What's wrong with "advertising?" I don't mean the industry (although there is definitely a lot to talk about there), I mean the word "advertising." Because that is the business I am in, but I seldom hear the word these days.
Instead, I hear everyone saying every word under the sun but the A-word.
Has the word "advertising" become the advertising industry's "Macbeth?" Throughout the theatrical world, so loaded is that title with superstition and even a supposed curse that Shakespeare's wicked work is referred to as "The Scottish Play." But those thespians are a flighty lot. Surely we don't have the same concern about "advertising." Or do we?
Perhaps we can trace the start of de-advertising the advertising industry back to that fateful day in the late 1990s when Saatchi & Saatchi
In some sort of etymological cleansing, the A-word seems to have all but disappeared from our industry vocabulary.
One day I woke up and "advertising" was replaced with new words. And I didn't even notice it until I found myself trying to understand what branded content actually is. Hang on, isn't branded content …. advertising?

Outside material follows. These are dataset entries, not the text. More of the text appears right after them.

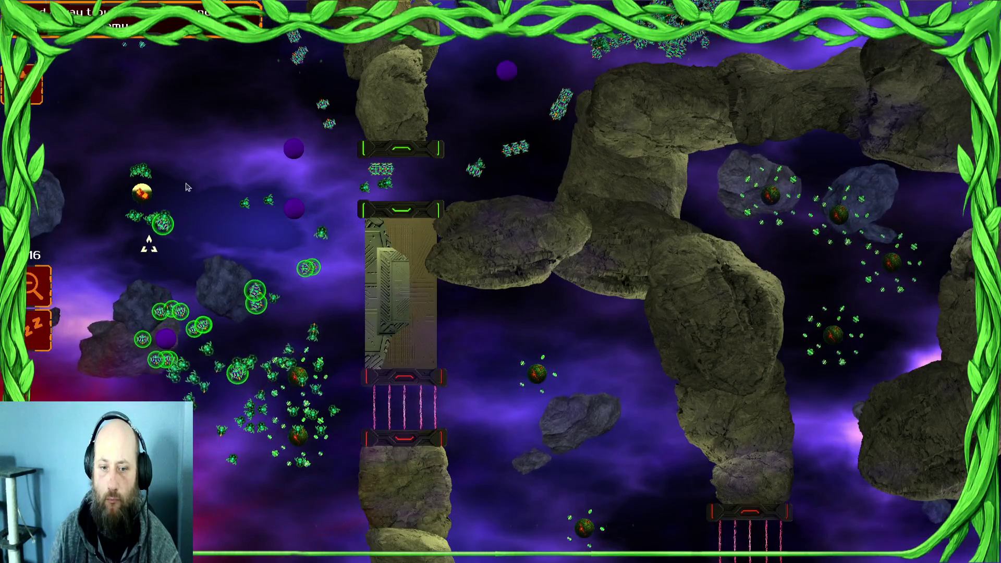
key(Up)
mouse_move(197, 192)
mouse_down()
mouse_move(389, 224)
mouse_move(201, 280)
mouse_up()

Of course it is advertising. But unfortunately, that makes branded content seem not as shiny and sexy and new. And of course that's where there is an interesting tension in the ummm, well, whatever industry I work in right now. So don't tell anyone.
By removing the word "advertising" from our industry, it effectively means that anyone with a camera device and a graphics package to superimpose a logo can be in the industry formerly known as advertising. Because they are doing branded content. Which of course is like saying I shot some footage of a busker knocking cymbals with his knees on my Samsung Galaxy s4 and that makes me a filmmaker (by the way, was mentioning my phone's maker disguised as native content? Was it an endorsed editorial? Was it cash for comment? Influencer strategy? A clever ambassador program?). Samsung, Samsung, Samsung.

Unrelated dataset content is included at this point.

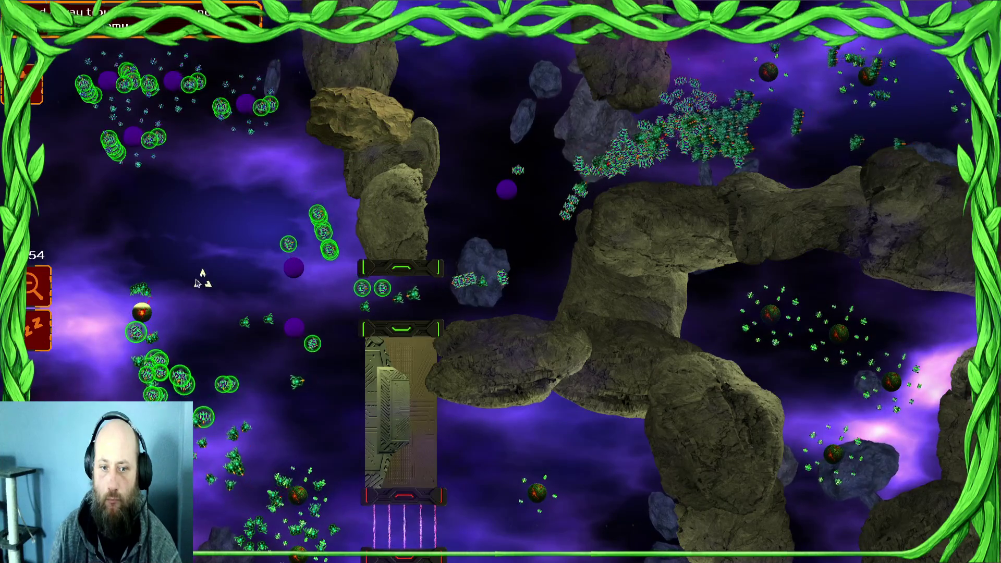
drag(666, 127, 743, 132)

This is why I can't understand why the word "advertising" has gone away. Because none of the stuff I really see out there is exceptional or ground-breaking advertising. It is its own different thing. But it is not advertising. Good advertising makes you do something -- not passively sit and consume without any compulsion to do much other than "view" or "like." Or (furball cough) "share."
I am going to butcher a couple of quotes once said by someone about television. They went something like this: "Television is like chewing gum for the eyes. Boring, tasteless and indigestible." And "Television is a called a medium. Because anything good on it is rare." Now these pithy epithets were railing against the quality of content on TV during its heyday. Which apparently someone said has passed.
Whether TV prematurely died and was buried or not, the same could be said for any form of branded content. There is a real risk that branded content is trying to do a job that TV used to do -- provide entertainment that was sporadically sponsored by advertising, but -- and get this -- all in one. Wow. Talk about new and improved.
Entertainment should be entertainment. And branded pieces should do what they do best -- relentlessly and unapologetically promote the client's brand in such a compelling way as to inspire behavior change and action. In short, buy the product or the message. When you watch TV, you know when the ads come on, because they are ads. But to move away from the power and force of the advertising style is to forgo a powerful truth about human nature: People don't actually buy things -- they get sold things. And everyone loves a passionate sales pitch. I mean, everyone.
Branded content has been called, and I hate this phrase, "storytelling" (my second most-hated word since "journey"). Which is nice and well meaning. But the story better be damn good. Otherwise it is an anecdote without a point. And I hear those at dinner parties all the time.
Advertising is a very powerful combination of communication, art, psychology and intuition. It is about selling. Not telling. And selling is a skill that requires a result -- buying.
I want "advertising" reinstated at the forefront of what we do. Not to be hushed away like it is some sort of quaint expression from a dusty past. We will leave that for words like "color television" and "cassette tape".
And I don't know about you, but whenever I have to fill in a form that asks what occupation I am in, I don't write social media director or branded content creator. I write "advertising."